Przywykliśmy do tego, że to właściciele zapatrzeni w swoje nowe samochody nagrywali dla nas swoje szaleństwa na torze, ale Ford postanowił pokazać klasę oficjalnie.
Krótko, treściwie i z emocjami – tak można podsumować poniższy film, na którym to Ford zabrał swojego Mustanga Shelby GT350 na tor, aby wycisnąć z niego siódme poty. Zawitał na tor Virginia International Raceway, ciesząc się pustkami w czasach pandemii.

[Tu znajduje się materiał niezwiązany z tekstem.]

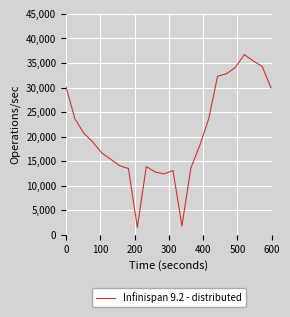

What is the maximum value shown in the chart?

36700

A na torze, jak to na torze. Mustang Shelby GT350 korzystając ze swojego 5,2-litrowego V8 Voodoo o mocy 526 koni mechanicznych i 582 Nm momentu obrotowego wchodził pewnie w zakręty na dwójce, rozpoczynając później szaleńczy bieg do kolejnych.
Dla przypomnienia – jego silnik zaprzężono do sześciobiegowej manualnej skrzyni biegów, która przerzuca wspomniane wartości na tylną oś (via Motor1).
Czytaj też: Malowanie samochodu myjką ciśnieniową? Rosjanie już to sprawdzili
Chociaż wątpimy, że to okrążenie było dla GT350 rekordowe, do najwolniejszych nie należało, co potwierdza odczyt z prędkościomierza, który w pewnej chwili pokazał 222 km/h.